A server can partially process requests that are incomplete. Parsing
header fields - without acting on the values - and determining
request routing is likely to be safe from side-effects, but other
actions might not be.
This text seems like it might be sharper. If you receive a request that
is partly in early data, but you don't process it until you have
the whole request, this guarantees that it has not been replayed
to you but not to others, if they start processing earlier. So maybe
say:
what matters is when servers starts acting upon the contents
of a request. Any time any server instance might initiate
processing prior to completion of the handshake, all server instances
need to consider how a possible replay of early data could affect that
processing (see also Section 6.2).
S 4.
If the server rejects early data at the TLS layer, a client MUST
start sending again as though the connection was new. For HTTP/2,
this means re-sending the connection preface. Any requests sent in
early data MUST be sent again, unless the client decides to abandon
those requests.
You should mention here that this might need ALPN negotiation.
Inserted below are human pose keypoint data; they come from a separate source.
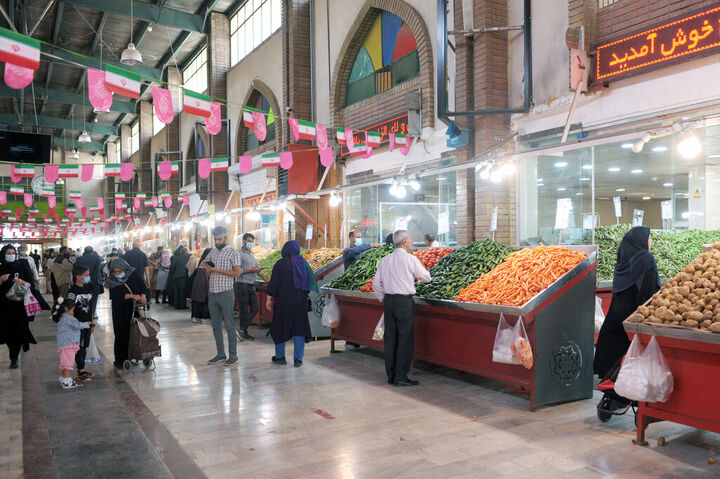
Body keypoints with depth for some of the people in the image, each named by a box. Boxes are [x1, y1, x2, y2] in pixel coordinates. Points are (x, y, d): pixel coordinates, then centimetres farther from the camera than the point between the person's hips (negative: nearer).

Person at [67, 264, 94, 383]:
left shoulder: (88, 288, 9)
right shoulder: (72, 291, -13)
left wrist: (91, 323, 17)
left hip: (87, 323, 7)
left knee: (84, 347, 13)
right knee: (79, 348, 0)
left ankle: (81, 370, 23)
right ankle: (81, 372, 5)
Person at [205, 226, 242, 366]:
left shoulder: (232, 252, -4)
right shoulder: (211, 253, 15)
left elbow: (237, 272, -12)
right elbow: (207, 273, 19)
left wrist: (218, 270, -17)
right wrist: (208, 269, -5)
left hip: (226, 293, -6)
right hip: (212, 292, 6)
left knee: (229, 325, -3)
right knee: (216, 326, 10)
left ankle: (233, 356, 5)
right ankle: (220, 354, 19)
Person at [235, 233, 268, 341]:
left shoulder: (251, 254, 18)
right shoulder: (239, 254, -9)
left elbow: (258, 267, 23)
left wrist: (266, 279, 14)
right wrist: (250, 270, -18)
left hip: (251, 285, 8)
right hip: (242, 285, -8)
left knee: (255, 308, 4)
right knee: (244, 310, -2)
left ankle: (242, 330, 10)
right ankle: (244, 333, 9)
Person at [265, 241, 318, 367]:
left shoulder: (281, 263, -8)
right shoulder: (303, 263, 2)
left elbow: (273, 283, -10)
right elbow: (310, 280, 8)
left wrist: (269, 298, -3)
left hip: (283, 301, -2)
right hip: (300, 301, 3)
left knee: (280, 327, 12)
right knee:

This automatic retry exposes the request to a potential replay
attack. An attacker sends early data to one server instance that
accepts and processes the early data, but allows that connection to
proceed no further. The attacker then forwards the same messages
from the client to another server instance that will reject early
data. The client then retries the request, resulting in the request
being processed twice. Replays are also possible if there are
multiple server instances that will accept early data, or if the same
server accepts early data multiple times (though this would be in
violation of requirements in TLS).
You should cite the specific section in TLS (S 8).
S 5.
The "Early-Data" header field is included in requests that are
received in early data.
Do you mean "partially received" here?
S 5.2.
Clients (user-agents and intermediaries) that sent the request in
early data MUST automatically retry the request when receiving a 425
(Too Early) response status code. Such retries MUST NOT be sent in
early data.
Intermediaries that receive a 425 (Too Early) status code MAY
automatically retry requests after allowing the handshake to complete
unless the original request contained the "Early-Data" header field
when it was received. Otherwise, an intermediary MUST forward the
425 (Too Early) status code.
I am having trouble reading this text. It seems to me that the first
graf says that intermediaries MUST retry when I receive 425, and then
the second graf says that it MUST instead forward 425 if the
Early-Data header was not in the request.